“The legions of heaven cannot be moved by guns, will not bow to the puppets of the she-devil whore, and walk in the light of the Savior!” Yahweh held his arms out to his sides, tilting his head back until the orange parking cone he wore as a hat nearly fell off. Cultists, families mostly, staggered out into the streets, milky eyes staring blankly ahead as they tapped their way into the town with long canes and eerie singing voices rising to join in a rousing chorus of “Take My Life and Let it Be” with the cultists that had already gathered. The arrival of the hymn, which was haunting and creepy all on its own without being sung in a toneless chant by a mob of milky-eyed cultists, had an unsettling effect on the gathered hunters with the exception of Fiona.
She strode through the cluster with murderous intent. When she reached Yahweh, she grasped him by the back of the shirt, spun him around to face her, and brought the butt of her gun along his jaw, knocking two teeth from his mouth in a spray of blood.
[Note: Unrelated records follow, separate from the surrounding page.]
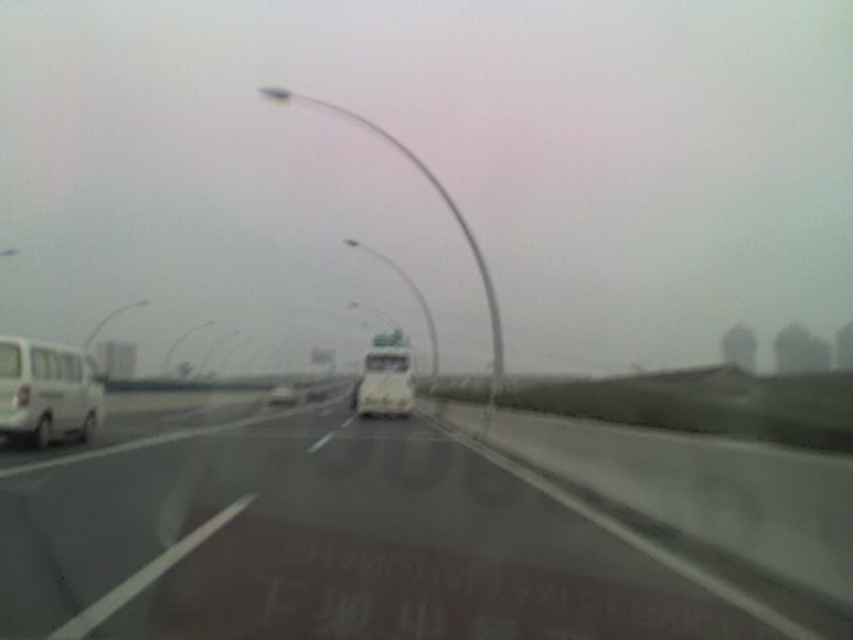
Does white glossy highway at center have a lesser height compared to white matte van at center?

Indeed, white glossy highway at center has a lesser height compared to white matte van at center.

Who is shorter, white glossy highway at center or white matte van at center?

white glossy highway at center is shorter.

Is point (345, 449) in front of point (271, 390)?

Yes.

Where is `white glossy highway at center`? This screenshot has width=853, height=640. white glossy highway at center is located at coordinates (347, 541).

Who is more distant from viewer, (57, 435) or (401, 358)?

The point (401, 358) is behind.

Is point (7, 401) closer to camera compared to point (374, 372)?

Yes, it is.

I want to click on white matte van at left, so click(x=47, y=392).

The height and width of the screenshot is (640, 853). Identify the location of white matte van at left. (47, 392).

At what (x,y) coordinates should I click in order to perform the action: click on white glossy highway at center. Please return your answer as a coordinate pair (x, y). Looking at the image, I should click on (347, 541).

Is white glossy highway at center further to the viewer compared to white matte bus at center?

No, white glossy highway at center is closer to the viewer.

Find the location of a particular element. This screenshot has width=853, height=640. white glossy highway at center is located at coordinates (347, 541).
The cult leader crumpled to the ground like a heap of laundry.
“You want me so bad?” Fiona snarled, swinging a boot hard to kick the downed man directly in the ribs. “Here I am!”
Yahweh laughed an insidious, wheezing chuckle, dripping dark blood on the dusty street with every shake of his frail frame. He regained his feet slowly without help. Before righting his posture entirely, he sought out and retrieved the parking cone hat he’d lost. “The great eye in the sky has told us you are not the she-devil who will lead this town into temptation.” His voice took on a strangely powerful quality despite coming from such a desiccated old man. His finger, gnarled and twisted, shot out toward the front of the saloon to where Gieo stood, Fiona’s hat in one hand and her leash in the other. “She is the true devil incarnate who will be the downfall of humanity and the damnation of all lost souls. Give her to us now, let us cleanse her by fire, and the world will be saved from the devil’s treachery.”
Fiona let loose with a growl more feral and jungle cat than Gieo would have thought a person could even manage. She swung her long, shapely leg in a wicked arc, kicking Yahweh’s legs out from beneath him. The old man went airborne for what seemed like an eternity before landing flat on his back in the street. Two cultist men, armed with knives, lunged from the crowd, intent on grabbing Gieo. Fiona spun on her heels, leveled two, well-placed shots, and blew off one man’s right hand while striking the other in the lower back. She spun back around to point the barrel of her gun at Yahweh’s chest.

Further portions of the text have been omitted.